We drive to the clamshack for takeout of cholesterolia. Onion rings and a chicken parm sub for me. Turkey italian
for husband and fried clams for his mum. They help me eat the onion rings. I cannot finish my sandwich. I wrap it
up in shiny foil and stow it carefully in the fridge for tomorrow's breakfast.

After dinner, I finish up one True Crime book I got yesterday at the Goodwill in Falmouth. I ponder the defense,
the girl-woman accused of murder, a tense stand-off and suicided boyfriend. He was a jerk, I decide. And abusive.
It is not enough for the jury to excuse her actions nor enough for me. The seductress-temptress is in prison. The
author says she is thriving in the environment. Safety caught up to her behind bars. Me, I'd rather risk having to
decide, to leave when I must, to stay if I choose. Not have my daily schedule dictated to me and enforced by threat
of write-up tickets. That is no life for me. In my life there are risks. I will take the risks but not the
gambles. I know that gamblers lose before they even sit down at the table. I go where I go and be who I be, with
no apologies to anyone. I am fluid in my solidity. I sigh. The night has settled in and it is almost time for
sleep. Blondie, my beloved child of the earth, awaits her last walk before bedtime and I will not disappoint her.

Husband woke me up early this morning-- a cloudy damp day which would remain so-- and we left on the 8 o'clock boat,
Blondie once again gazing mournfully out the window at our retreating figures. We got to Portland and parked by
about 9:30 a.m. to discover that the comic books store husband wanted to go to would not be open until 10. We
installed ourselves at a local Starpukes with orange-flavored expresso [his] and my usual hot chocolate with a shot
of coffee plus two pastries which we ate in relative silence. I admired the architecture of the older buildings
surrounding us. We both read the New York Times and a Portland daily left on the lounge chairs.

After the required time spent in the comic store-- himself browsing and me trying hard to figure out what this manga
fuss is all about, we strolled around the old port. We spent some time in an independent toy shop where I paraded
various stuffed puppetry around, assigning them voices and such. Husband asked one clerk if she had seen his inner

I got a cool hanging frog with wings and a mini-Ganesha statuary from a hippie shop. We also browsed a store for
pets. Rather chic it was. Nothing in there that pleased me enough to buy. We walked along the Old Port and at
the noon hour abruptly discovered that Boone's had gone out of business two years ago. After husband declared that
he would not eat at any restaurant that spelled it "chowda," we settled on Gilbert's Chowder House. Gilbert's
Chowder House looks very much like a locals' place. I noted the presence of styrofoam dishes and the reasonable
prices as we sat down to an older style metal and formica table on metal and formica chairs. The coffee [at almost
2 bucks a cup] was well worth it and the crabmeat roll was fully stuffed. Husband attempted not to eat all of his
fries that came with his fried shrimp. He ate them. He liked the chowder, although he had to resign himself to
the presence of bacon in it.

After lunch we stopped at the fancy gourmet cook shop which used to be "The Whippin' Spoon." Same merchandise near
as I can tell, although the prior establishment used to give out free potholders with their name on it. No more.

Problem requirements
Please write out the stretch of the diary entry above from "After lunch we" through "it. No more.", word for word.

Data segment
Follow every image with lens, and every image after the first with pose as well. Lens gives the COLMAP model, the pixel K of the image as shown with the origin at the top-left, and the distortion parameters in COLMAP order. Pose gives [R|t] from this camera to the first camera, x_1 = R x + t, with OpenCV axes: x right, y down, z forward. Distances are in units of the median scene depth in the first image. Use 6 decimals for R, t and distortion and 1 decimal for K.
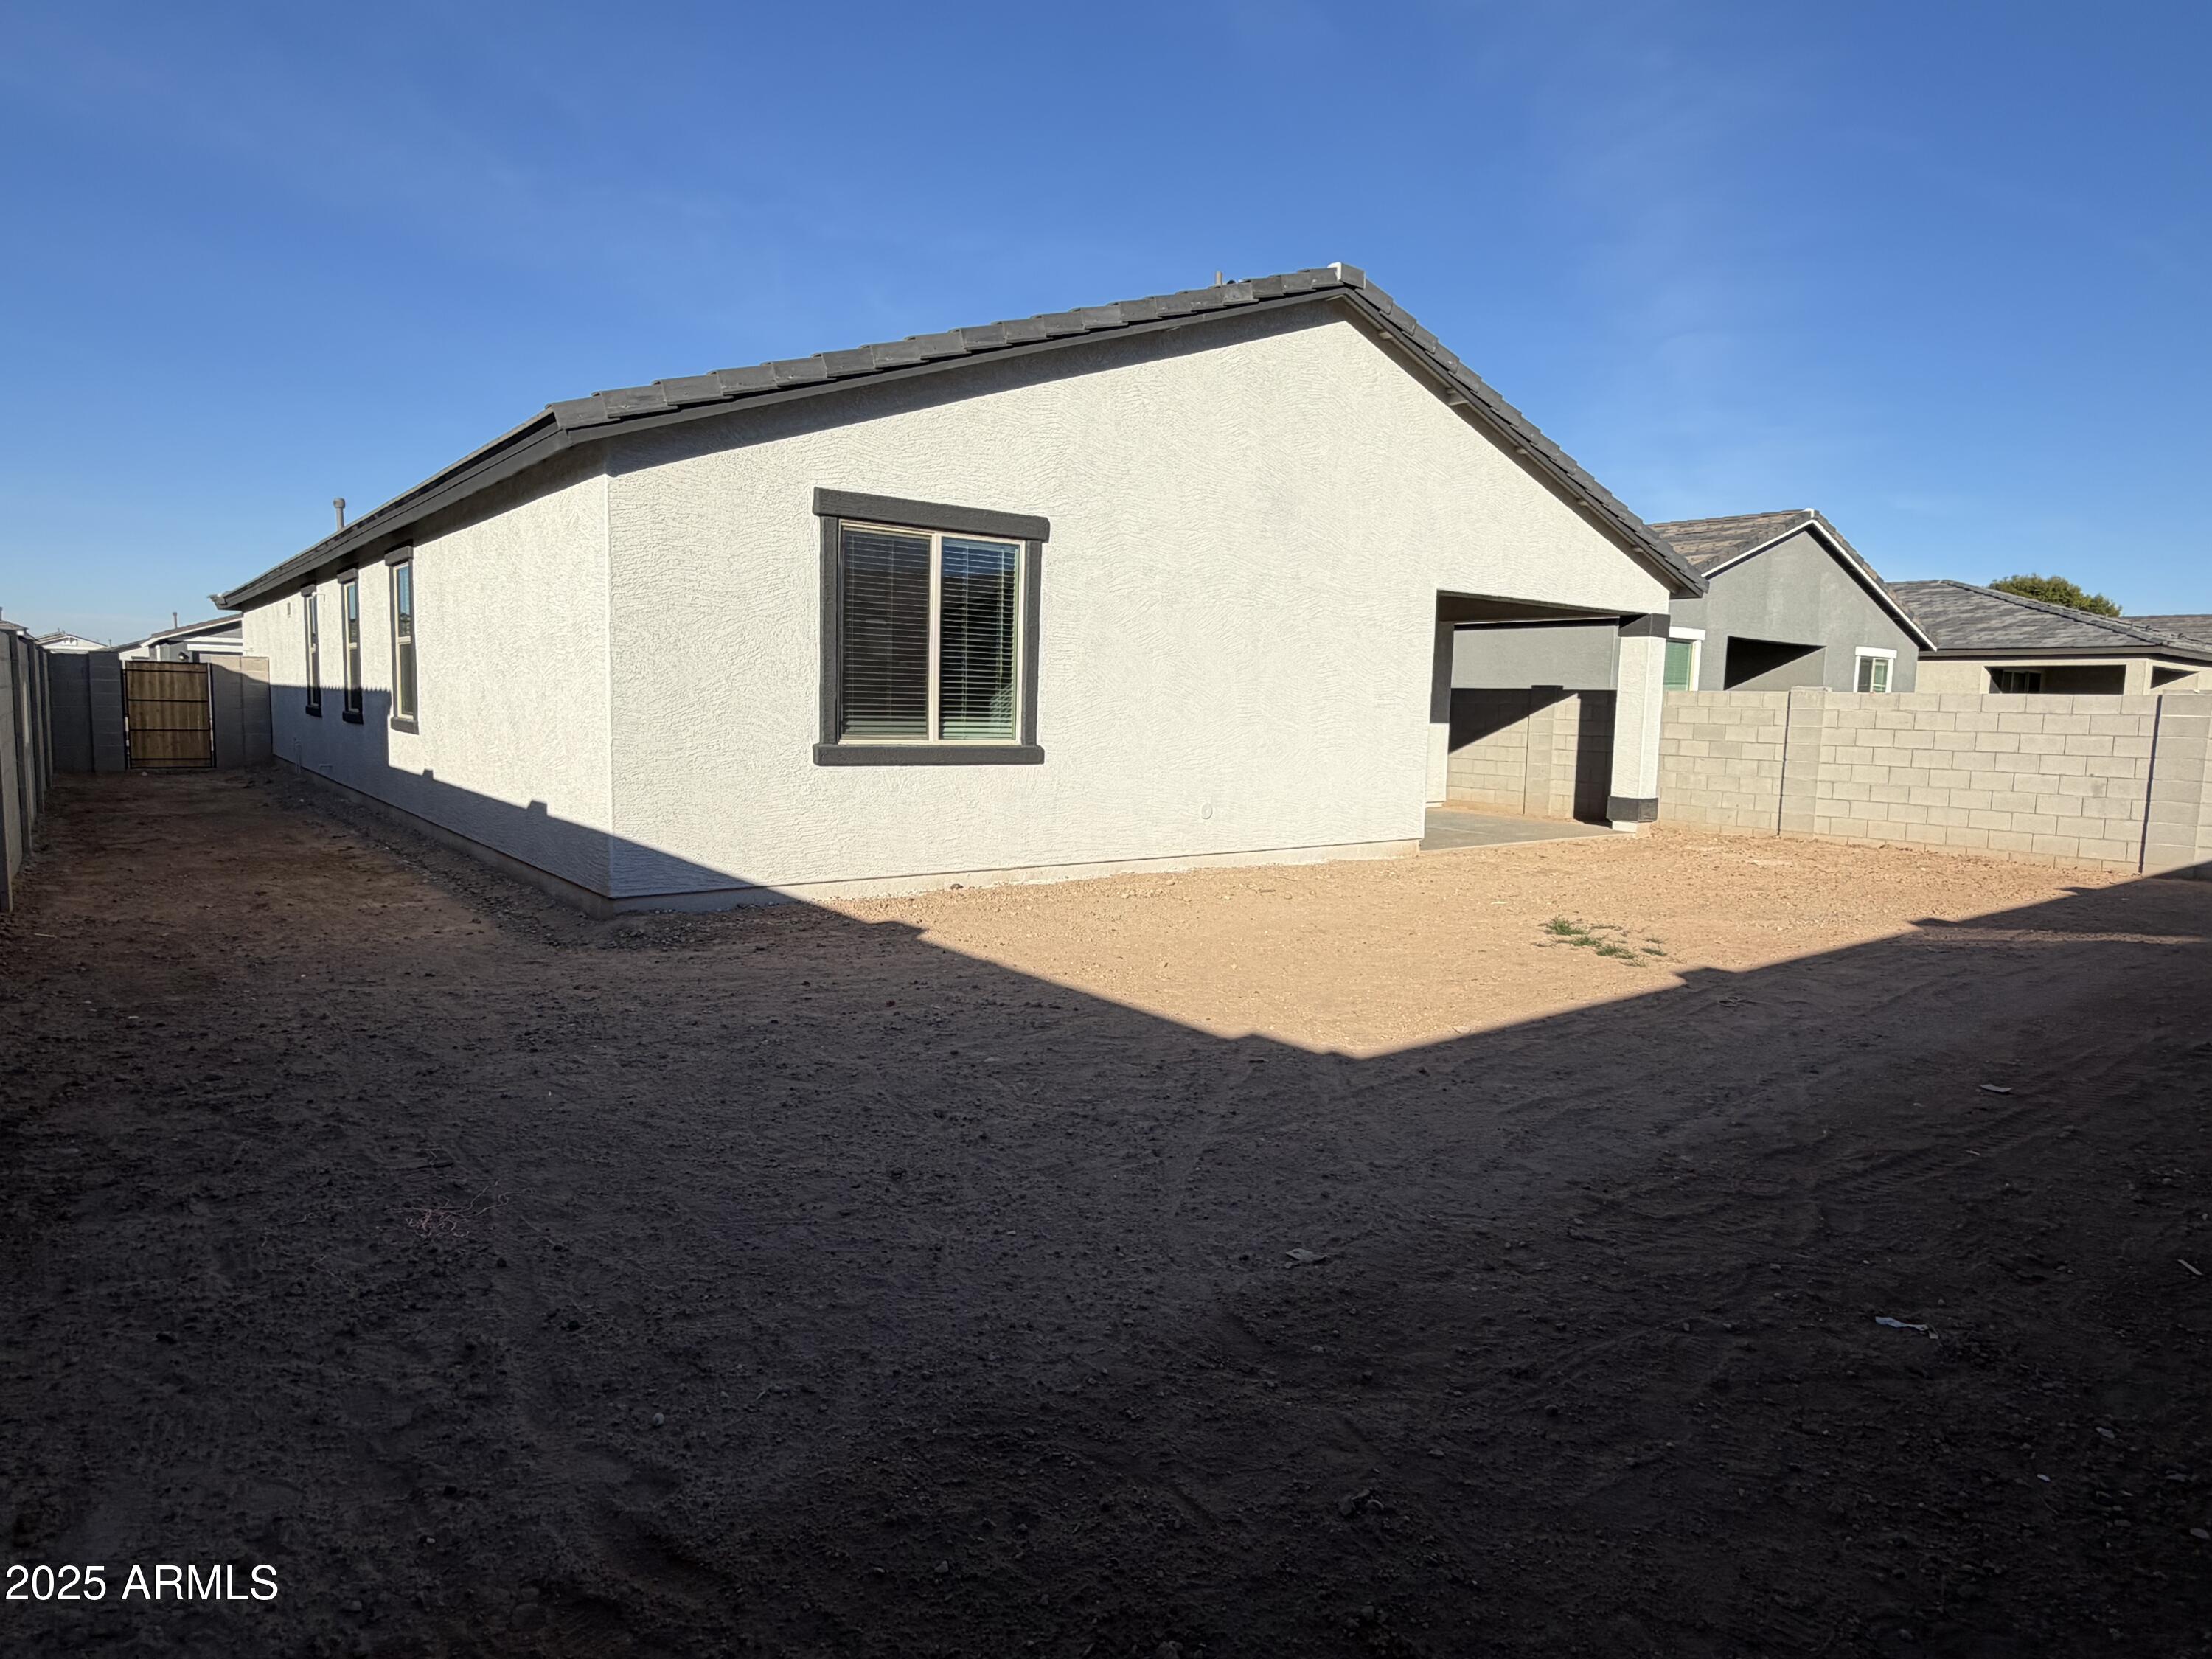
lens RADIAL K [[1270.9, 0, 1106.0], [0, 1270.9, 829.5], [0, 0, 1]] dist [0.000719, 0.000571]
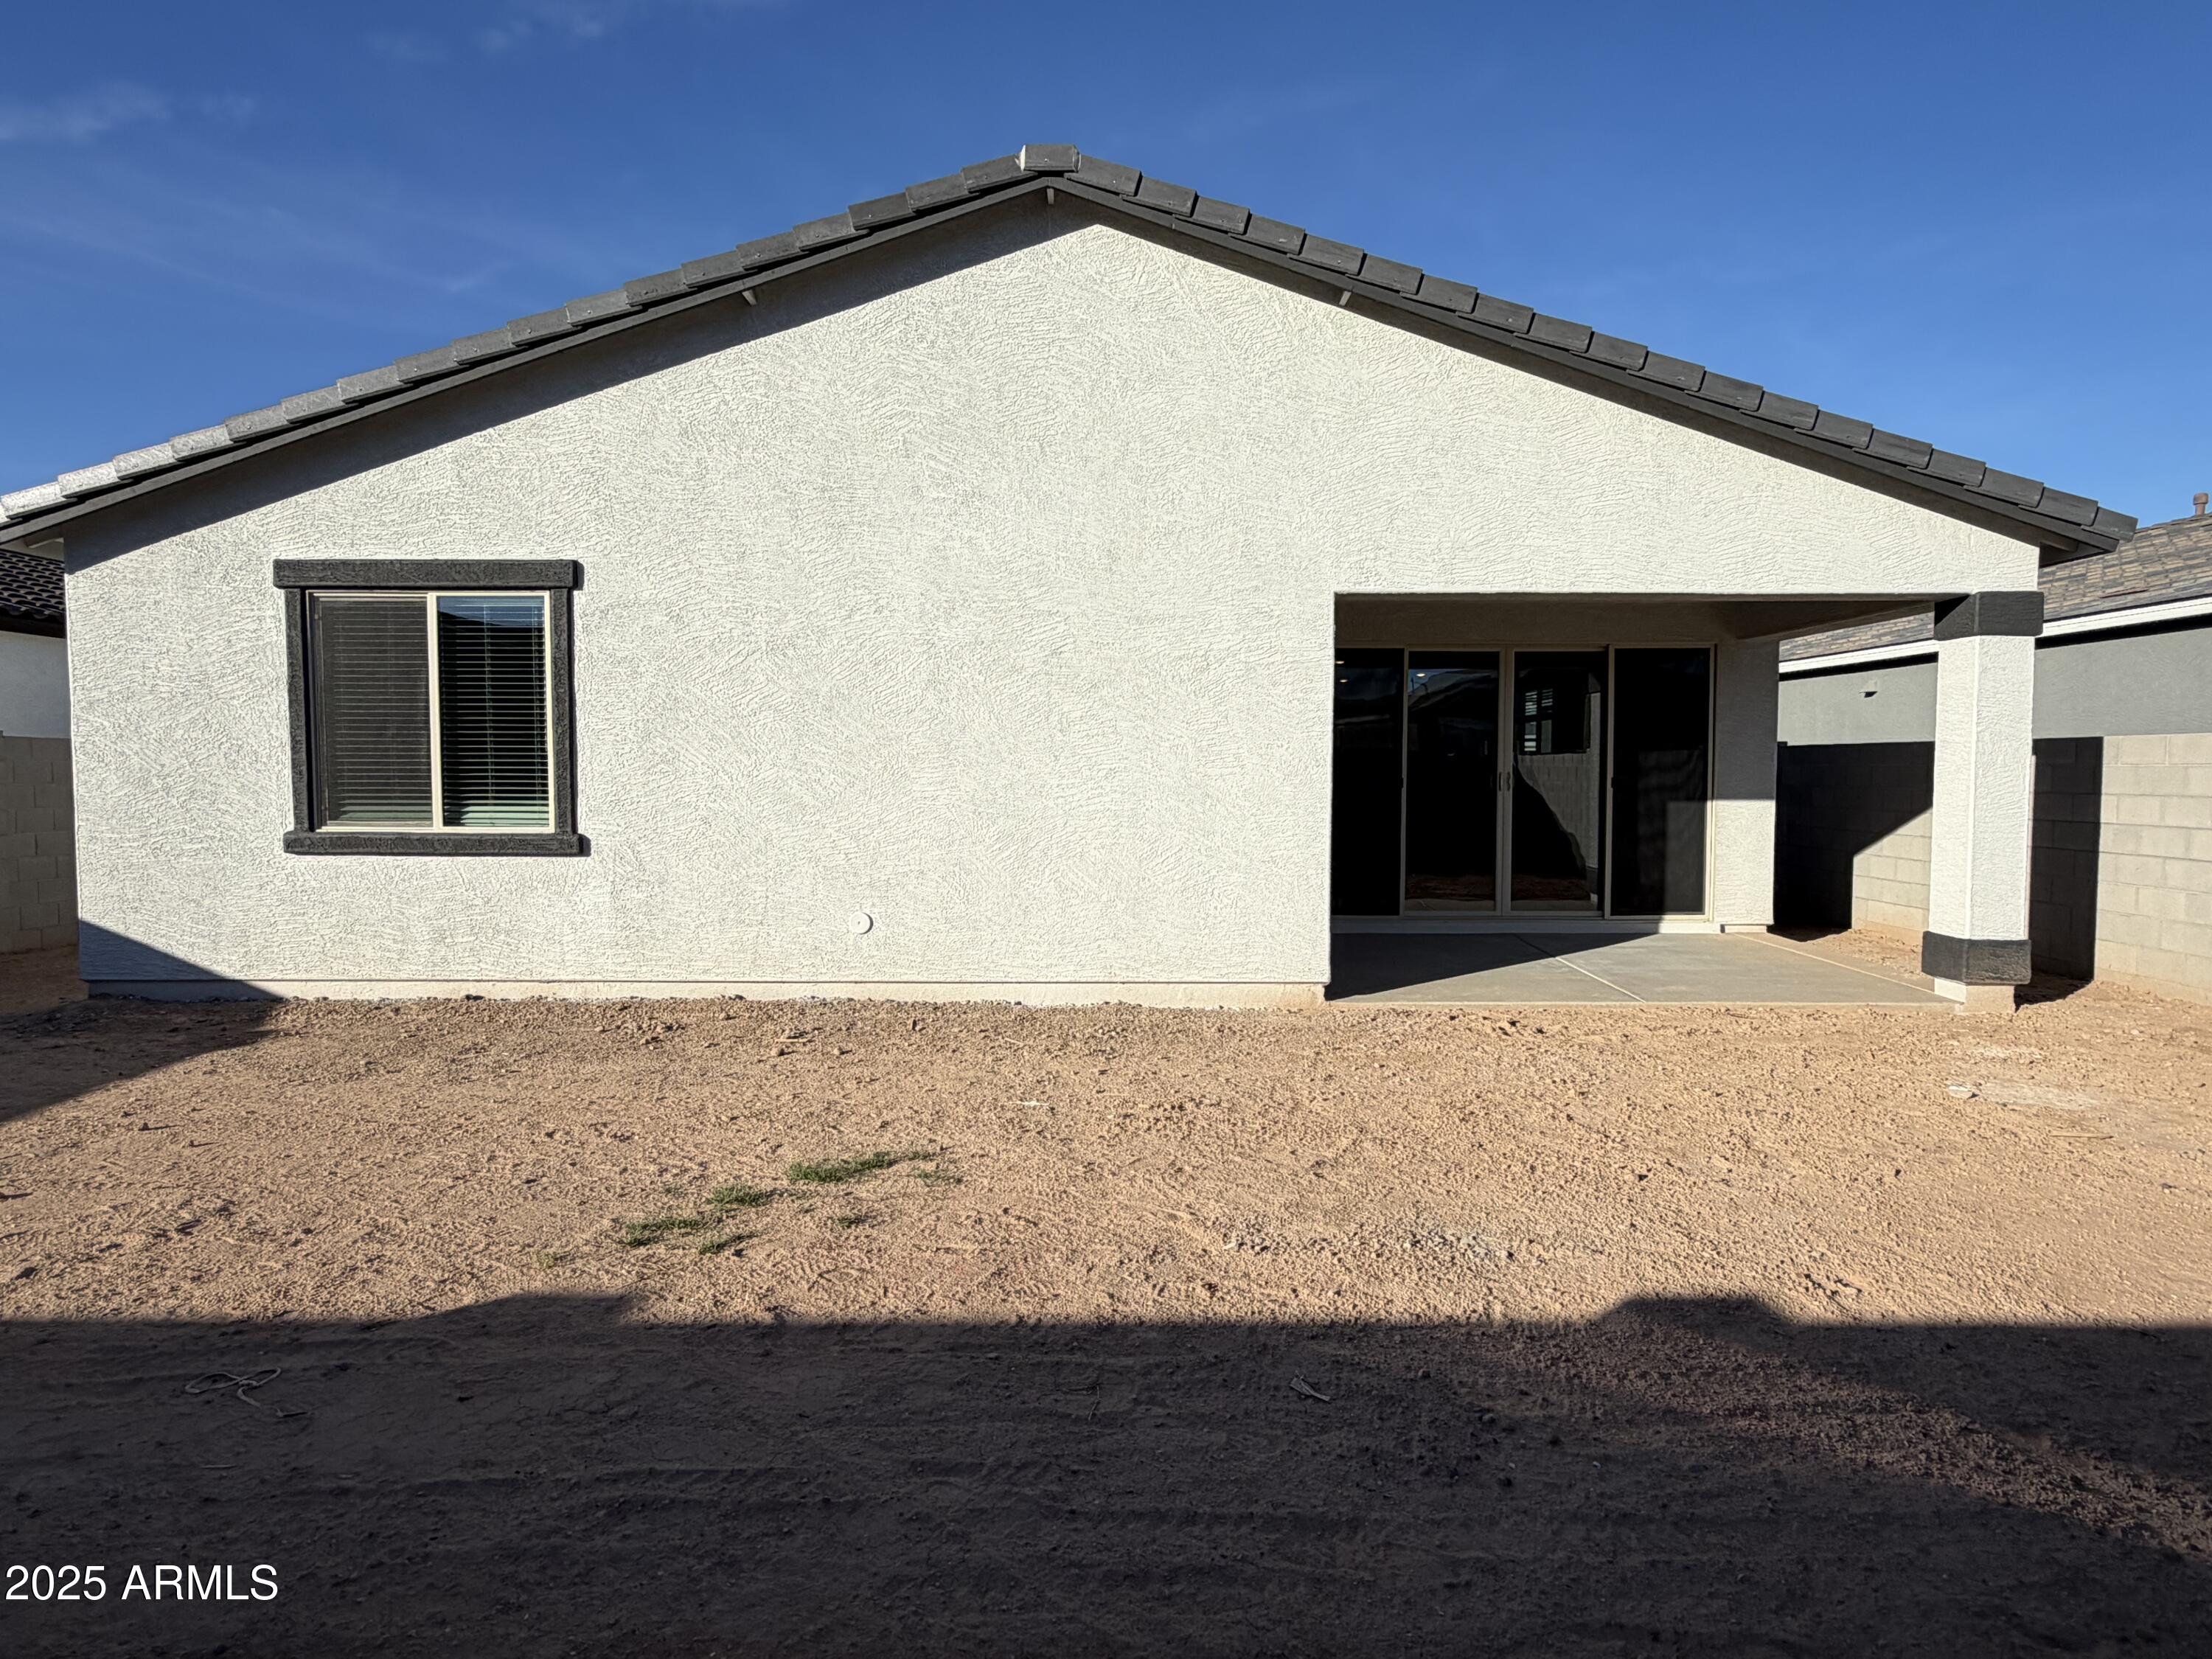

Exercise solution
After lunch we stopped at the fancy gourmet cook shop which used to be "The Whippin' Spoon." Same merchandise near
as I can tell, although the prior establishment used to give out free potholders with their name on it. No more.